Real entomologists use aspirin bottles

I was recently reminded of the tale, told by Charles Darwin in later life, about his fervent beetle-collecting youth. Peeling off the loose bark of a dead tree, probably somewhere in Cambridgeshire, he saw two rare beetles and picked them up, one in each hand. On spotting yet another he was momentarily at a loss, but then decided to pop one of those he held into his mouth for safe-keeping, in order to free up his hand to catch the third. Of course it ejected some foul liquid and in the inevitable coughing, spluttering and choking fit that followed he lost all three.

Personally, I think Mr Darwin was being a bit sloppy. No real entomologist ever leaves home without at least some potential collecting containers about his or her person. A couple of glass tubes in a top pocket are the usual answer, but at a push, almost anything can be brought to use — empty humus pots, take-away containers, matchboxes, plastic milk bottles, urine sample kits.
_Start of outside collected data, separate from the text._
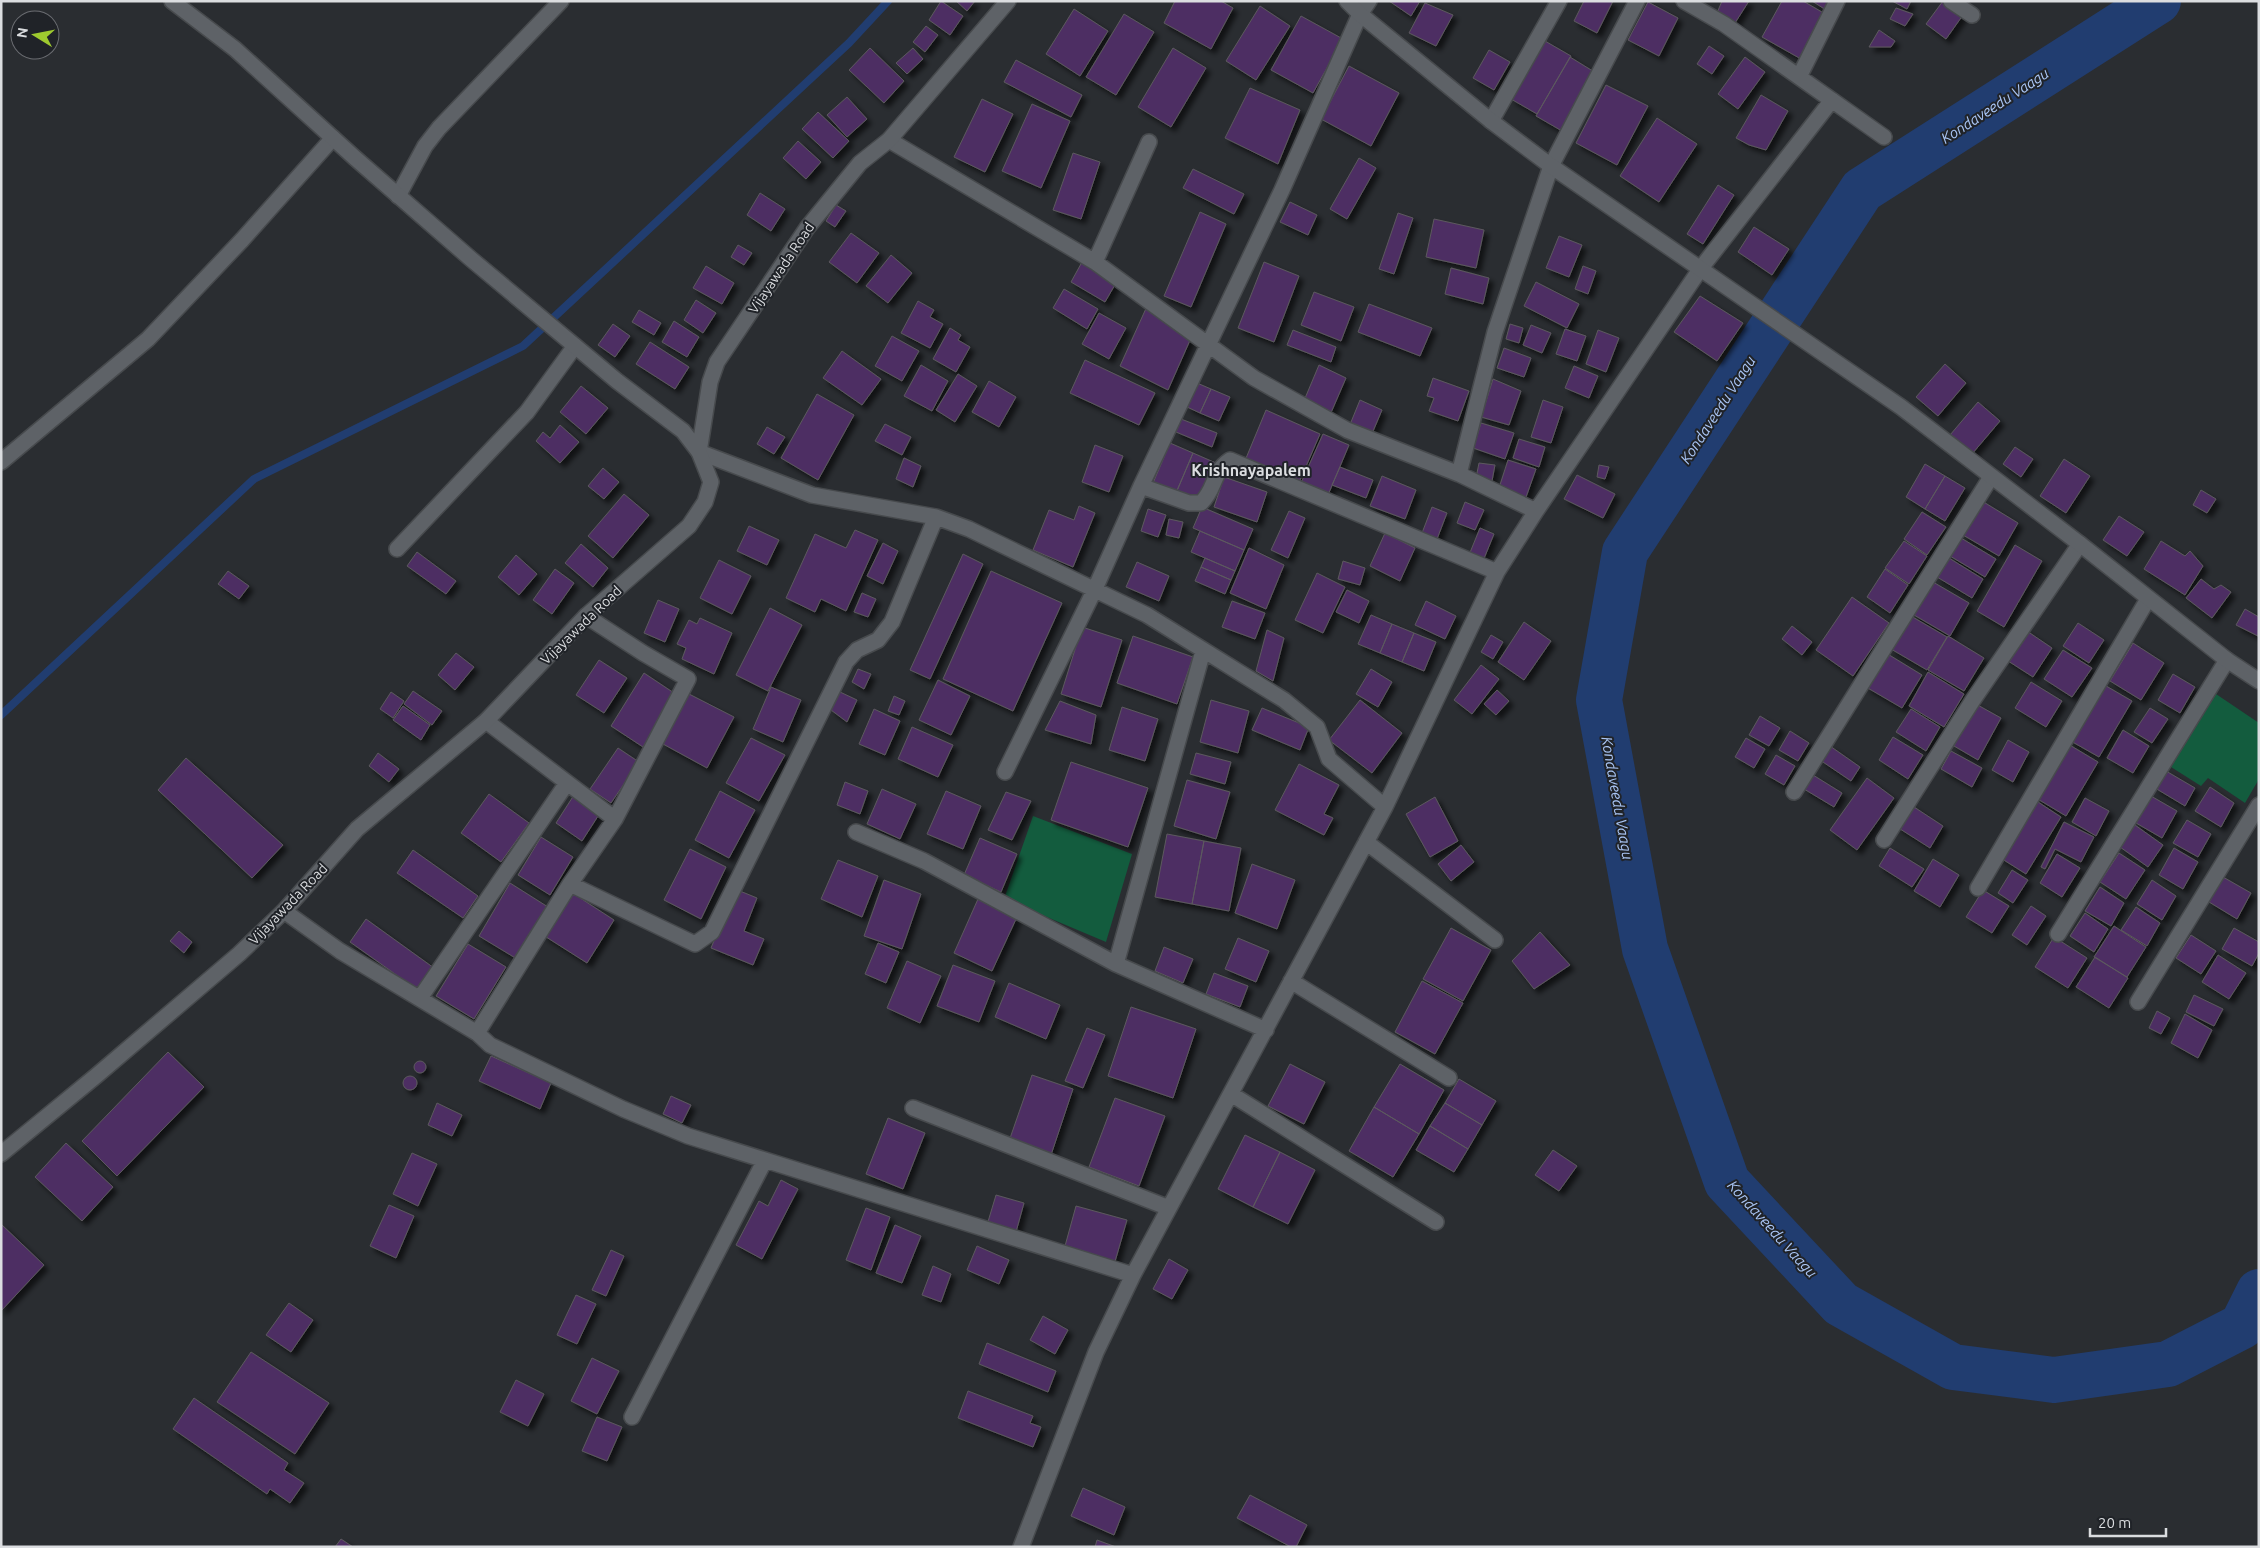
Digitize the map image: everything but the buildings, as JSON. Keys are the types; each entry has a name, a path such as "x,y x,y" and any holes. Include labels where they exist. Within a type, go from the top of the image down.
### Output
{"street":[{"path":"172,1 235,49 398,196 617,382 683,431 698,452 812,495 936,517 969,530 1147,615 1284,700 1317,727 1329,759 1385,807"},
{"path":"398,196 425,146 560,1"},
{"name":"Vijayawada Road","path":"1,1154 239,954 284,911 357,829 486,721 586,616 689,526 705,502 711,482 698,452 710,382 717,362 807,228 860,163 890,140 1008,1"},
{"path":"1347,1 1360,14 1491,121 1551,166 1901,407 2080,544 2227,660 2259,681"},
{"path":"1005,772 1094,590 1141,486 1282,190 1360,14 1369,1"},
{"path":"1491,121 1559,1"},
{"path":"1458,474 1500,316 1551,166 1637,1"},
{"path":"1684,1 1700,5 1884,137"},
{"path":"1799,77 1837,1"},
{"path":"1951,1 1972,15"},
{"path":"1020,1547 1096,1352 1133,1276 1385,807 1497,572 1536,511 1701,268 1832,100"},
{"path":"1,462 148,338 242,240 333,138"},
{"path":"890,140 1095,262 1254,378 1347,430 1458,474 1536,511"},
{"path":"1095,262 1149,142"},
{"path":"397,548 527,412 571,342"},
{"path":"1141,486 1189,504 1201,503 1209,495 1220,467 1230,460 1497,572"},
{"path":"1794,792 1991,477"},
{"path":"570,884 695,944 712,932 846,662 857,650 878,640 892,622 936,517"},
{"path":"1884,840 1973,700 2080,544"},
{"path":"1978,888 2148,599"},
{"path":"477,1033 570,884 615,819 688,679 643,653 586,616"},
{"path":"1116,964 1203,651"},
{"path":"2058,934 2227,660"},
{"path":"486,721 615,819"},
{"path":"420,998 567,783"},
{"path":"2138,1002 2259,805"},
{"path":"856,832 924,861 1116,964 1266,1030"},
{"path":"1366,842 1495,940"},
{"path":"284,911 340,951 477,1033 490,1045 623,1109 688,1136 1133,1276"},
{"path":"1291,981 1449,1078"},
{"path":"1230,1094 1436,1222"},
{"path":"913,1108 1169,1208"},
{"path":"632,1417 765,1160"}],"green space":[{"path":"2216,694 2259,723 2259,779 2245,803 2208,778 2201,786 2171,767"},
{"path":"1033,816 1132,854 1106,942 1004,899"}],"waterway":[{"path":"1,715 254,479 523,346 849,43 888,1"},
{"name":"Kondaveedu Vaagu","path":"2158,1 1862,190 1625,552 1599,700 1645,949 1727,1182 1841,1304 1953,1367 2054,1380 2168,1364 2242,1326 2259,1292"}],"district":[{"name":"Krishnayapalem","path":"1251,470"}]}
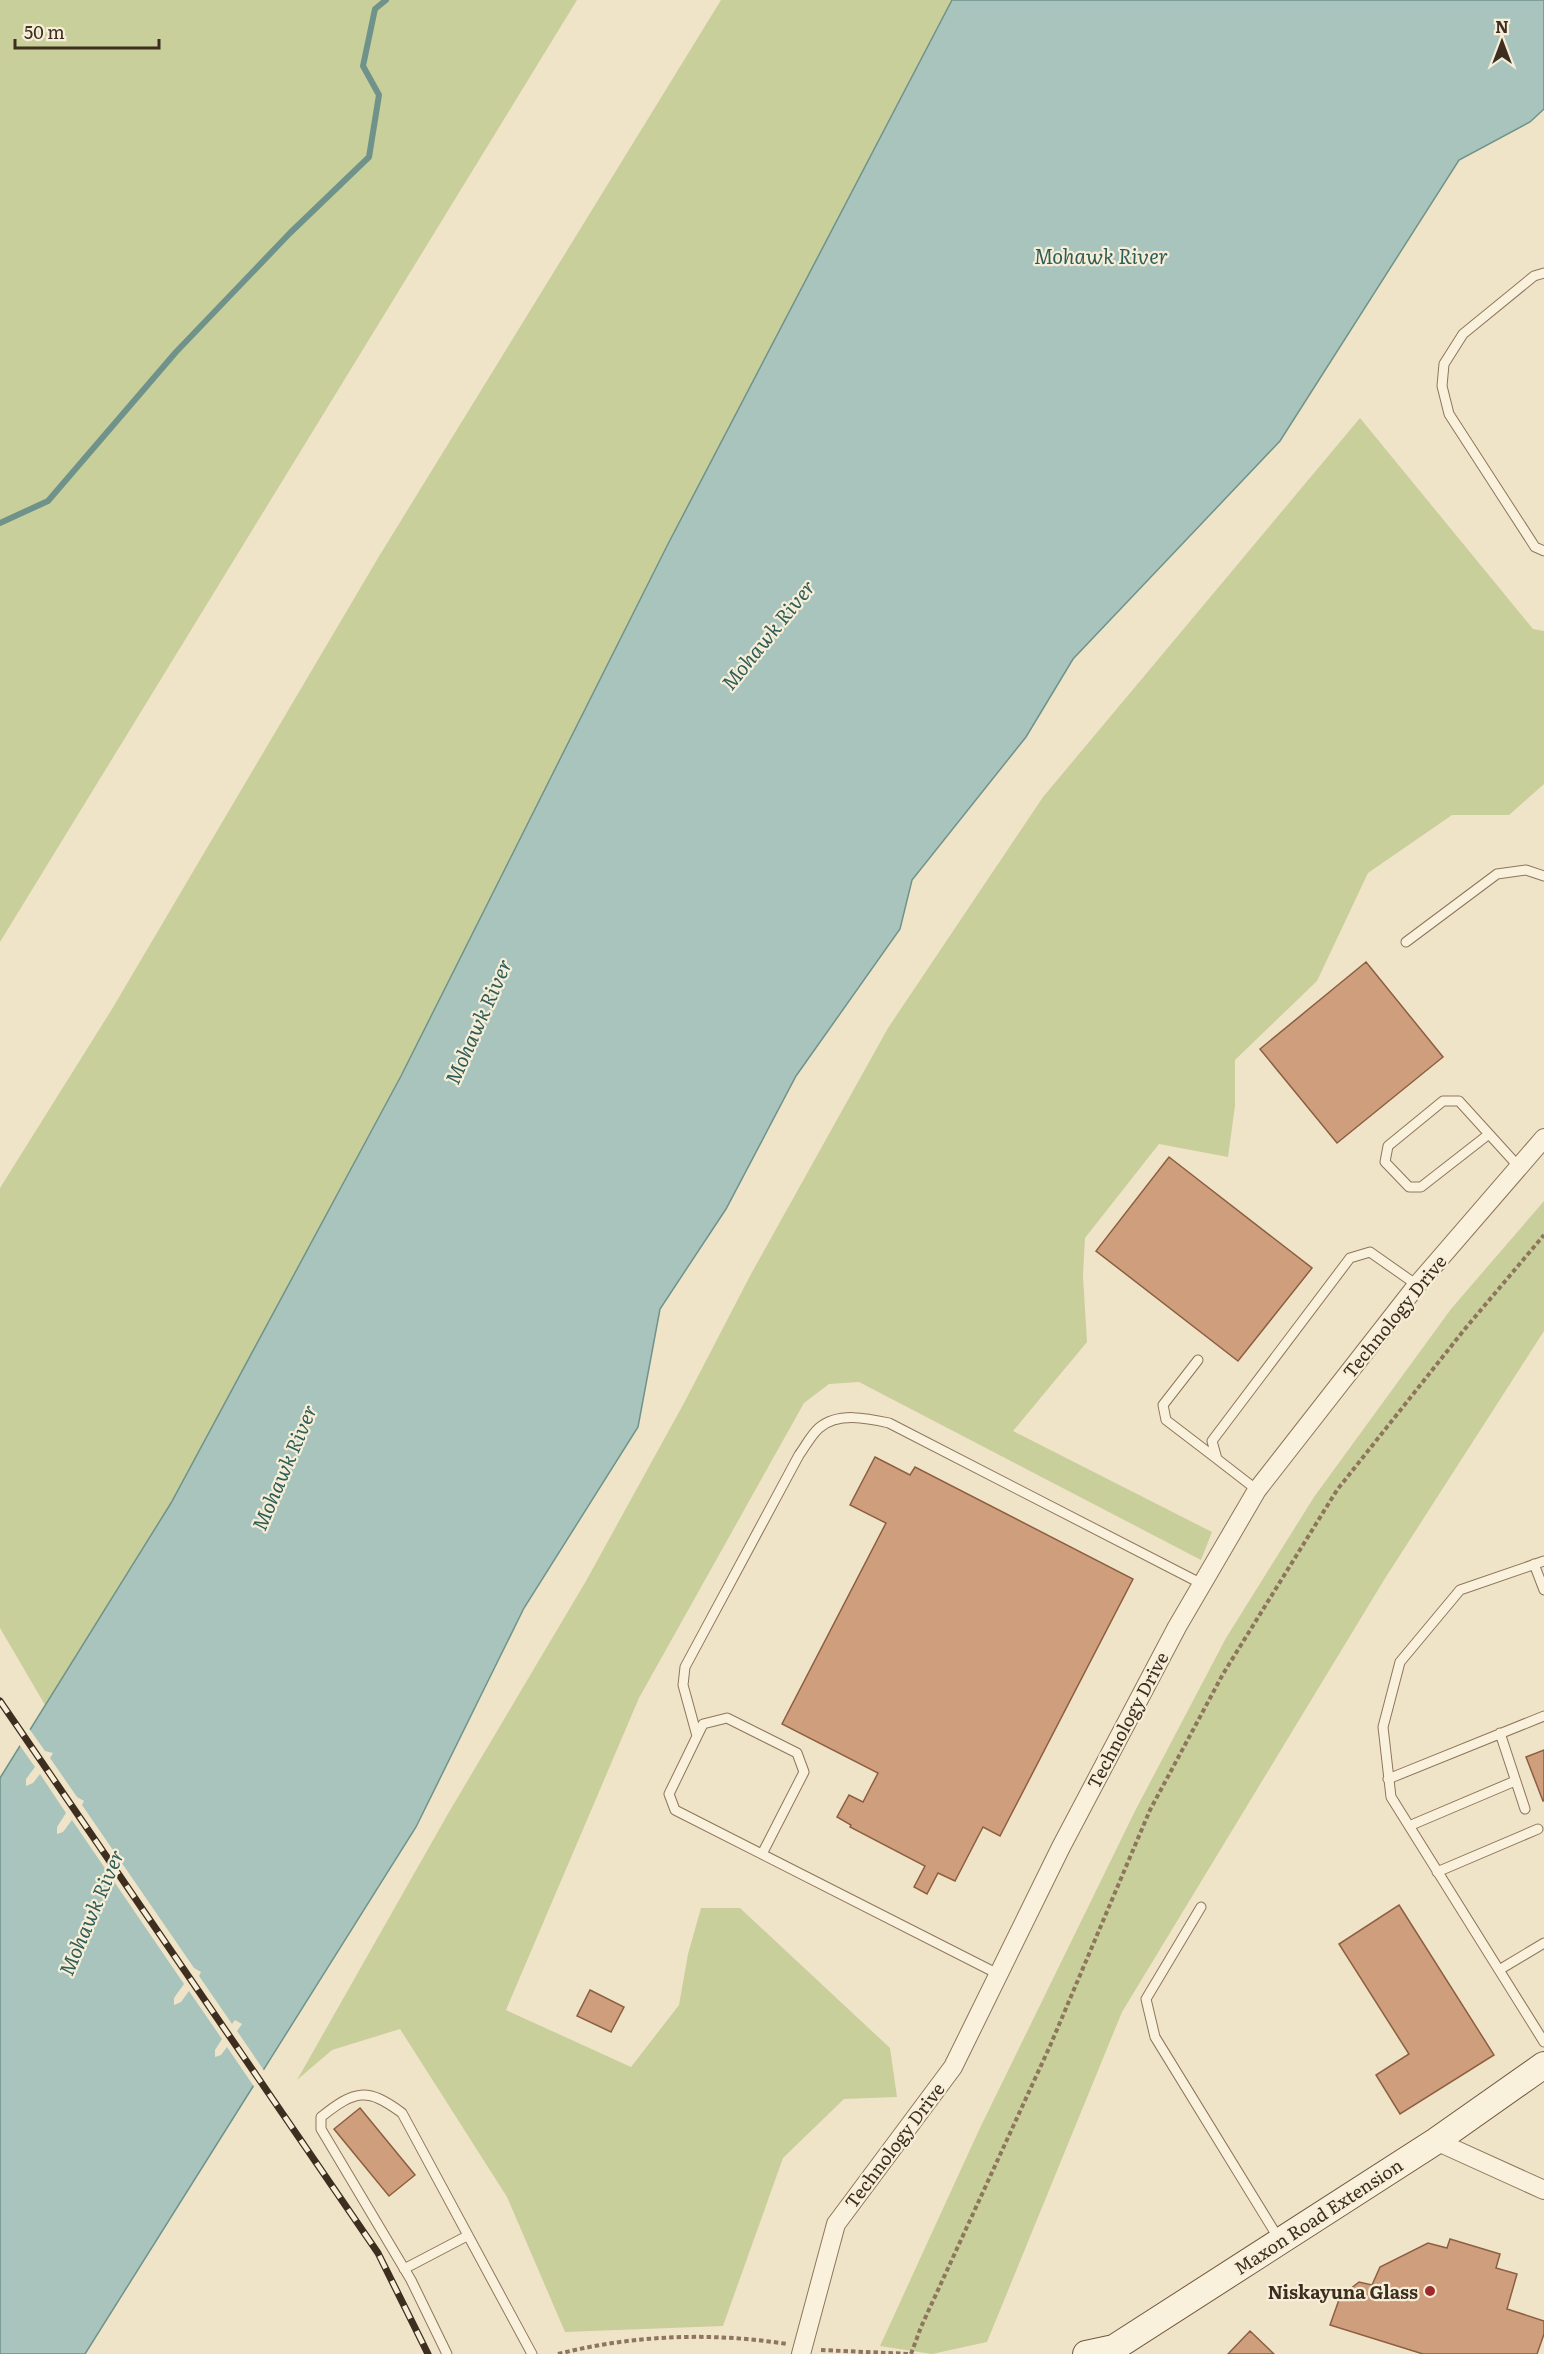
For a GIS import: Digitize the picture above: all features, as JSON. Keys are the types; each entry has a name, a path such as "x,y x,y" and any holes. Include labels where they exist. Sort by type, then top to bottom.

I once had to remove the ink cartridge from my fountain pen to drop in a small picture-wing fly — worked a treat.

So when, sitting in the Red Lion Pub in London’s Mayfair, some time back in the 1980s, it was no surprise when the person next to me took out a brown aspirin bottle from his pocket and offered me some of the contents. The American tourists sitting nearby were agog, and nudged each other surreptitiously until I explained that this was the perfectly normal behaviour of anyone who had just left a meeting of the British Entomological and Natural History Society. After leaving the lecture hall of the Alpine Club, in South Audley Street, where the meetings took place, a hard core would descend on the snug bar at the Red Lion in Waverton Street (it’s now boarded up, presumably about to be redeveloped). Here we would cogitate on the proceedings of the meeting, and continue earnest discussions about the correct way to find obscure leaf-mining moths, or ruminate on the last time anyone had seen a Clifden Nonpareil.

They must have closed it down because of the strange behaviour of some of the clientele.

Unscrewing the pill bottle, he gingerly tipped out a couple of beetles into the palm of my hand — Melasis buprestoides, a strange and handsome creature, I think I had only ever seen it once or twice before. Working for the National Trust biodiversity team, Andy Foster had plenty of opportunity to find such bark beetles, especially those, like Melasis, which are particularly at home in ancient woodland remnants. Would I like a specimen or two? Actually, they are much larger than the diminutive one I remembered finding in Sussex. Might be the other sex. Yes, I’ll take a couple for my reference collection. Now let’s see what I’ve got to put them in. A small glass tube tucked into the side pocket of my brief case. Perfect. If only Mr Darwin had been so prepared.

One response to “Real entomologists use aspirin bottles

  1. My dear Mr. Jones,
    While puttering about in a late-stage-of-decay deer corpse last week, I came upon a VAST number of Nitidulidae beetles, which I coveted for my collection, and for the fact that they have not been collected in my Missouri (USA) region since the 1940s. Having no containers, and not wishing to put ANY of the carrion-eaters into ANY of my orifices, I utilized a hearing-aid battery container, found in the bowels of my Jeep. “Mother of Invention” and all that.